START Provided records

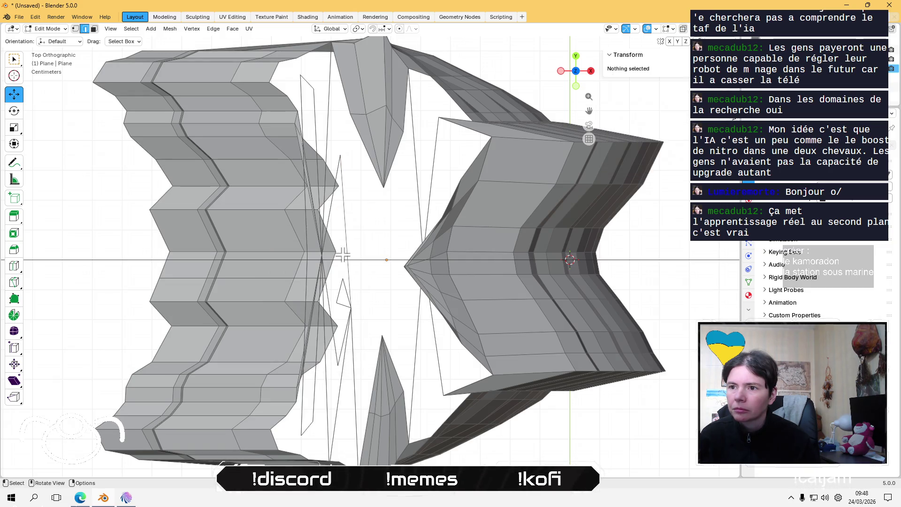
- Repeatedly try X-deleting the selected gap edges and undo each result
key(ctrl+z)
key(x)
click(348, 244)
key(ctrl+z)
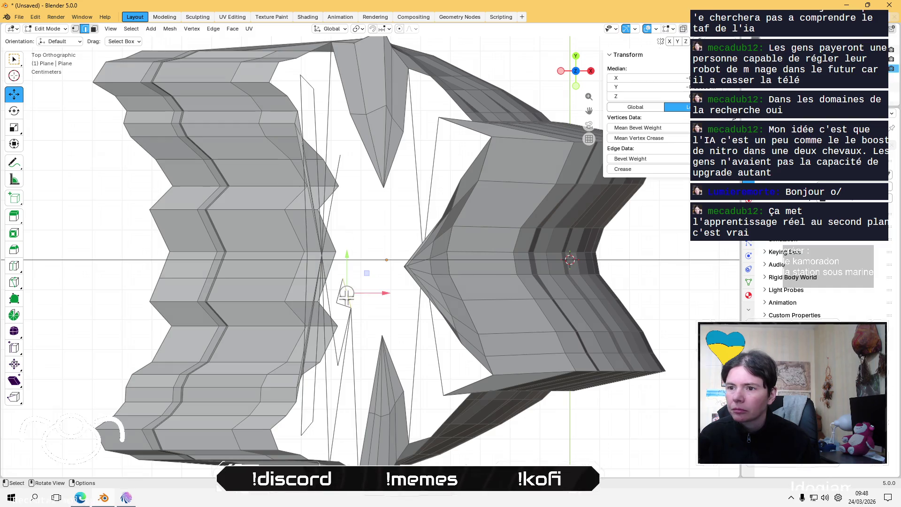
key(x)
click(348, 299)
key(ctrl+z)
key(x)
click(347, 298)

END Provided records

Instructions for the task
All of the data gets printed again exactly; the pictures do not.

Output of the task
- Repeatedly try X-deleting the selected gap edges and undo each result
key(ctrl+z)
key(x)
click(348, 244)
key(ctrl+z)
key(x)
click(348, 299)
key(ctrl+z)
key(x)
click(347, 298)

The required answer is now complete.